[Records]
--- start ---

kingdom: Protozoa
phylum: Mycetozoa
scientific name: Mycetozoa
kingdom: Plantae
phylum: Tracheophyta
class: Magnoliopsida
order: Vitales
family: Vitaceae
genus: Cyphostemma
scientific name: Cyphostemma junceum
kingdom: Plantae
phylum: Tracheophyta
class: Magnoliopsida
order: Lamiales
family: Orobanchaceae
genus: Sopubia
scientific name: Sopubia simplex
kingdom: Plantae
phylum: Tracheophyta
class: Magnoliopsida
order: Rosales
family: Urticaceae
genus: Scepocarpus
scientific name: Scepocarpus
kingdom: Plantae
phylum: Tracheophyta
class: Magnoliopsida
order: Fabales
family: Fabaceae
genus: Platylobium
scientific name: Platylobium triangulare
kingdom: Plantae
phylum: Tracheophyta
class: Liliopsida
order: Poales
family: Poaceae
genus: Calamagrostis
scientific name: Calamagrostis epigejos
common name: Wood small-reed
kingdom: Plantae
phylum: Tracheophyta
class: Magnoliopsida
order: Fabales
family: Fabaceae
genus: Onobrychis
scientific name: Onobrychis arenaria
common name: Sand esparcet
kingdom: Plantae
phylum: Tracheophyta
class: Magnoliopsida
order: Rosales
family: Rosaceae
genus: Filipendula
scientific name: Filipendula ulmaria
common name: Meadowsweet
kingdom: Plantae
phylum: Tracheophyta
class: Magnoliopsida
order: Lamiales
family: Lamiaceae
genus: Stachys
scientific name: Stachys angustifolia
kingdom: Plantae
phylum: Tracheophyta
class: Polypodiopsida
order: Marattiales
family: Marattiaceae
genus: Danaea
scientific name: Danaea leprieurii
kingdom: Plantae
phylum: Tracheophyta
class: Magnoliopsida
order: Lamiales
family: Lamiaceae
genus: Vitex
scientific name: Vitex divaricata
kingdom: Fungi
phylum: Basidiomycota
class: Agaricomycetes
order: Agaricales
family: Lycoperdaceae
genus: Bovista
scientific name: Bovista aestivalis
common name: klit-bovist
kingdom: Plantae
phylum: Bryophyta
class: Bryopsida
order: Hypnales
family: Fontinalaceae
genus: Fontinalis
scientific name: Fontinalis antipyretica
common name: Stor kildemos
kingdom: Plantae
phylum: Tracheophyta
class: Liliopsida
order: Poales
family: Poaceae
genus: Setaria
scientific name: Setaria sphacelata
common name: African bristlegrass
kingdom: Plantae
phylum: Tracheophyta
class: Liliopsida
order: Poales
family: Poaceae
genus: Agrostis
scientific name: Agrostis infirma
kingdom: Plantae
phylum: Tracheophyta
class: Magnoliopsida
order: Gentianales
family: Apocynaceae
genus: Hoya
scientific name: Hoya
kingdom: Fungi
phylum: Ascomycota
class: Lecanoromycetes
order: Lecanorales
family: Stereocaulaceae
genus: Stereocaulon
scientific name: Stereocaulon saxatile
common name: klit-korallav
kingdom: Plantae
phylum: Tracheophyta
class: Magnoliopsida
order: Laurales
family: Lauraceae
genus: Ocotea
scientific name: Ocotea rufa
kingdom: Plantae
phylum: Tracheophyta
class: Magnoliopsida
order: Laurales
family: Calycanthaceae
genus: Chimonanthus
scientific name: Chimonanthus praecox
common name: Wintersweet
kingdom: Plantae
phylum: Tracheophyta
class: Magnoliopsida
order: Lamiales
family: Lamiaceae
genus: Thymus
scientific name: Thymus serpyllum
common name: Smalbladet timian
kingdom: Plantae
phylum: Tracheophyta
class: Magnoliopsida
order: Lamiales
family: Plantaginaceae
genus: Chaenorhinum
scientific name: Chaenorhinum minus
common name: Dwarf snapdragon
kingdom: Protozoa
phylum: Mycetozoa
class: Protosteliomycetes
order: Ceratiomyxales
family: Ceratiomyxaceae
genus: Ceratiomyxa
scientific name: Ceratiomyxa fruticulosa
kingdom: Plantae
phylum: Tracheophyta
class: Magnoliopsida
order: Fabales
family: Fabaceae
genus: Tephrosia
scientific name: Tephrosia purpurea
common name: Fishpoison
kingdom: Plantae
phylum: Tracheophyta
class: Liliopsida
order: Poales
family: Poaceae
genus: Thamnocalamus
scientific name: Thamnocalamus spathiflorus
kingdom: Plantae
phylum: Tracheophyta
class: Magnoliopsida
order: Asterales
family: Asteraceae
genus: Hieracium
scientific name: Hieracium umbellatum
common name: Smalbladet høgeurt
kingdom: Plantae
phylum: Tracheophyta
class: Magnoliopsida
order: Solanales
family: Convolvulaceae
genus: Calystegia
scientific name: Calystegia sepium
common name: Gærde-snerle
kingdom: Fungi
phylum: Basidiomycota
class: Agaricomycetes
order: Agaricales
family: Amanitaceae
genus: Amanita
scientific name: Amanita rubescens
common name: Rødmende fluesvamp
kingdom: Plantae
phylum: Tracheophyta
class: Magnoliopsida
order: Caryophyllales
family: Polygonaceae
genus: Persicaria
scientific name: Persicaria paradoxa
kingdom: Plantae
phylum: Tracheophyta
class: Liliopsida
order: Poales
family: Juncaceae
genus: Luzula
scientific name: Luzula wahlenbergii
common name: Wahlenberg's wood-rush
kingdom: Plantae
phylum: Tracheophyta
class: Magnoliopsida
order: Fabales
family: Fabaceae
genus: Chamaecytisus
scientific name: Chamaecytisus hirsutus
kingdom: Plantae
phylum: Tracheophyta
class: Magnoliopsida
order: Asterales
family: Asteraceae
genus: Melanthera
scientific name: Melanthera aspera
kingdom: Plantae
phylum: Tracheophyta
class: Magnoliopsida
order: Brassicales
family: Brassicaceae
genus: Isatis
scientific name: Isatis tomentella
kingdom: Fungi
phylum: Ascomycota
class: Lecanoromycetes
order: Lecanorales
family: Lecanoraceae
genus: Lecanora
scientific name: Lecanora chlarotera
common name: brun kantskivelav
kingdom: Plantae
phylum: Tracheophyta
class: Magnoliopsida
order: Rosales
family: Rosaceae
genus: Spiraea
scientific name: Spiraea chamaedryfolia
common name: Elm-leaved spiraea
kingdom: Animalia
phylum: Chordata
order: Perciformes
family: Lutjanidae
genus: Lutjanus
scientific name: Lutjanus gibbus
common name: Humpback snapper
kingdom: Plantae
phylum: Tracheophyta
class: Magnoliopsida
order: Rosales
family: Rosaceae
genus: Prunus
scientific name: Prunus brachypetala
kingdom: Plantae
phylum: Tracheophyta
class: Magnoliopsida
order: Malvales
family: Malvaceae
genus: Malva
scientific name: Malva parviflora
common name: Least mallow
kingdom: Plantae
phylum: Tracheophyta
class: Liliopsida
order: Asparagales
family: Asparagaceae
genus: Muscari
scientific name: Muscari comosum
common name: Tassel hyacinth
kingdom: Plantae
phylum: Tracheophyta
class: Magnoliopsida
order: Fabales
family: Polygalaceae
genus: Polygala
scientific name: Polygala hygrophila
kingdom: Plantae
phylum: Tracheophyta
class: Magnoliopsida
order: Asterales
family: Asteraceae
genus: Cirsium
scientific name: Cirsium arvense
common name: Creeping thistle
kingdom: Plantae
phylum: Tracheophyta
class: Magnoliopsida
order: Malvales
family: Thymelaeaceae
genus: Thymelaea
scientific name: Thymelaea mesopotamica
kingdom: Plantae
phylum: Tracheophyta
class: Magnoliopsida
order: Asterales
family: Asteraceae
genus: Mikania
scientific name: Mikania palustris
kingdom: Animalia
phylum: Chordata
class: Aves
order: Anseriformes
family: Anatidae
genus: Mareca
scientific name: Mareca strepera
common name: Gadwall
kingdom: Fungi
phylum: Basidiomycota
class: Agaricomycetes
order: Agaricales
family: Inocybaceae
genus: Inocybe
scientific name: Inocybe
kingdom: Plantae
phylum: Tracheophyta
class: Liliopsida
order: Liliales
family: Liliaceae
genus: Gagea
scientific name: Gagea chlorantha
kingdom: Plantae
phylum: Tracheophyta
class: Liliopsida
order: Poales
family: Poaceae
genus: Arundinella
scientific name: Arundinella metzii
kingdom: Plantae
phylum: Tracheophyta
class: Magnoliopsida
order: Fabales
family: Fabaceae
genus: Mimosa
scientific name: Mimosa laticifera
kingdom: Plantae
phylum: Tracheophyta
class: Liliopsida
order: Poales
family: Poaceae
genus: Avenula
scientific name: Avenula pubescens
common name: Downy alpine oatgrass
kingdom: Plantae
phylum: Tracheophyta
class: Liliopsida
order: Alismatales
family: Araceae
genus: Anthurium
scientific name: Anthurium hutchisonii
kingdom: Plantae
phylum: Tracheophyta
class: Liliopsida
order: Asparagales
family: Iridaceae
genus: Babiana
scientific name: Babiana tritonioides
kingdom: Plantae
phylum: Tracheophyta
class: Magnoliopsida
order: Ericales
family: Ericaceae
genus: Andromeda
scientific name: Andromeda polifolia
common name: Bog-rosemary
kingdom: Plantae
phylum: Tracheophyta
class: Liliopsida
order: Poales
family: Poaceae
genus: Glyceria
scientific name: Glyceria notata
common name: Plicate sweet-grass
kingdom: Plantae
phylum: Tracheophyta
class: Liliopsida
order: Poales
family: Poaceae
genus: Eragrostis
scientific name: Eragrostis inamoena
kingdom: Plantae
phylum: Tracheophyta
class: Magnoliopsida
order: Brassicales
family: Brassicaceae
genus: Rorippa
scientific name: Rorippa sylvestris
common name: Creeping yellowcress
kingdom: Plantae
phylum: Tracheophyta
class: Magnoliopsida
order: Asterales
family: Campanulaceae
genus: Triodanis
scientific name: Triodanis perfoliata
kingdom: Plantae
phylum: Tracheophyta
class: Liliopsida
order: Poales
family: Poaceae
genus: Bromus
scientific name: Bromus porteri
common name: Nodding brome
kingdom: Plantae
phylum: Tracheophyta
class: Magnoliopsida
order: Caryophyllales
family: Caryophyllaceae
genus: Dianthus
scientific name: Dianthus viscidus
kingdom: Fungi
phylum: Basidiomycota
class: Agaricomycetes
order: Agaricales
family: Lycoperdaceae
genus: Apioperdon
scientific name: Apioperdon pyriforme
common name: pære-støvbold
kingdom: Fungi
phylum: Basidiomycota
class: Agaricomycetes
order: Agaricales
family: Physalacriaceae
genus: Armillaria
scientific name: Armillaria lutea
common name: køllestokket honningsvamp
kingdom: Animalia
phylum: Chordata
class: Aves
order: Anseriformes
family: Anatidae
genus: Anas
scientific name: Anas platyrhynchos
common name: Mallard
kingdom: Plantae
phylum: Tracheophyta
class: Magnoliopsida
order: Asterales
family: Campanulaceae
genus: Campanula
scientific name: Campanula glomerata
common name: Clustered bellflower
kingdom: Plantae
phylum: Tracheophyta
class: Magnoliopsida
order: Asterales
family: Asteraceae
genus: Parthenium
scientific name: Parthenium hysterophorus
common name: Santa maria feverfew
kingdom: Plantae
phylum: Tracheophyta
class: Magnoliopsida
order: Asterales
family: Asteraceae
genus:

--- end ---

* _WRITTEN PROBLEM_:
Please retype the lines from the records exactly, starting at the line that contains "family: Lutjanidae" and ending at the line that contains "genus: Polygala".

* _COMPLETE ANSWER_:
family: Lutjanidae
genus: Lutjanus
scientific name: Lutjanus gibbus
common name: Humpback snapper
kingdom: Plantae
phylum: Tracheophyta
class: Magnoliopsida
order: Rosales
family: Rosaceae
genus: Prunus
scientific name: Prunus brachypetala
kingdom: Plantae
phylum: Tracheophyta
class: Magnoliopsida
order: Malvales
family: Malvaceae
genus: Malva
scientific name: Malva parviflora
common name: Least mallow
kingdom: Plantae
phylum: Tracheophyta
class: Liliopsida
order: Asparagales
family: Asparagaceae
genus: Muscari
scientific name: Muscari comosum
common name: Tassel hyacinth
kingdom: Plantae
phylum: Tracheophyta
class: Magnoliopsida
order: Fabales
family: Polygalaceae
genus: Polygala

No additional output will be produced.